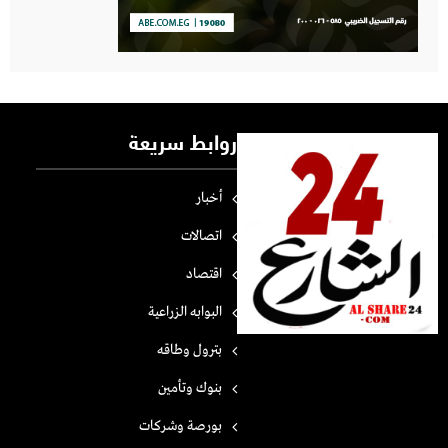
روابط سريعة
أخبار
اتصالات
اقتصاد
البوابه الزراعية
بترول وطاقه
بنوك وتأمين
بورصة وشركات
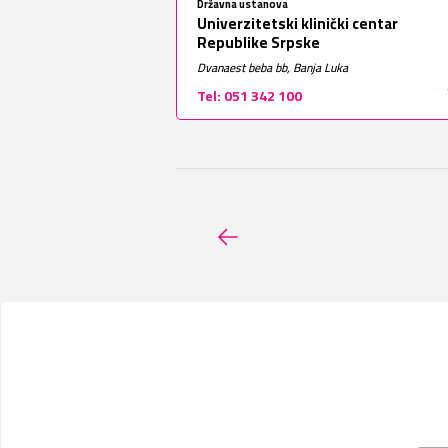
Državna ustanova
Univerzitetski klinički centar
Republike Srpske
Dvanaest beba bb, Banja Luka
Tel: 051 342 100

---

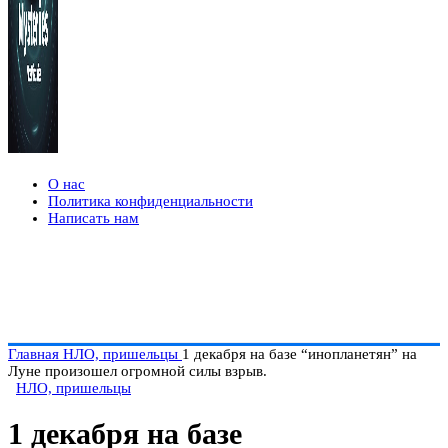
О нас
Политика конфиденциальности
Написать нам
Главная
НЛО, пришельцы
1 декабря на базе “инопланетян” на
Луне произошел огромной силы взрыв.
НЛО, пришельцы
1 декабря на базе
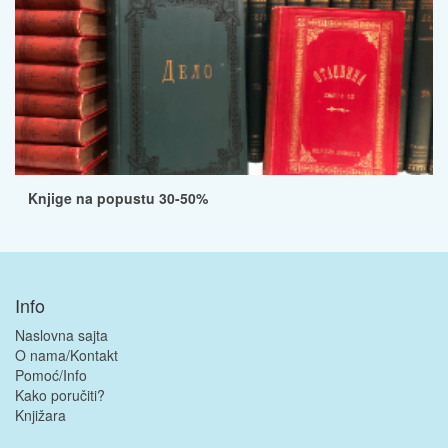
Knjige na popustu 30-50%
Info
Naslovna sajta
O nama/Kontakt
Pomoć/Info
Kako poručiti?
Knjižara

Tugas yang Dikerjakan.
Sajikan sebagai tabel Markdown baris-baris bahan di antara baris yang memuat "روابط سريعة" dan baris yang memuat "بورصة وشركات", termasuk kedua baris tersebut. Gunakan kolom Nomor untuk nomor urut dan kolom Teks untuk isi baris, tanpa menyertakan baris kosong.

Kolom Jawaban.
| Nomor | Teks |
|---|---|
| 1 | روابط سريعة |
| 2 | أخبار |
| 3 | اتصالات |
| 4 | اقتصاد |
| 5 | البوابه الزراعية |
| 6 | بترول وطاقه |
| 7 | بنوك وتأمين |
| 8 | بورصة وشركات |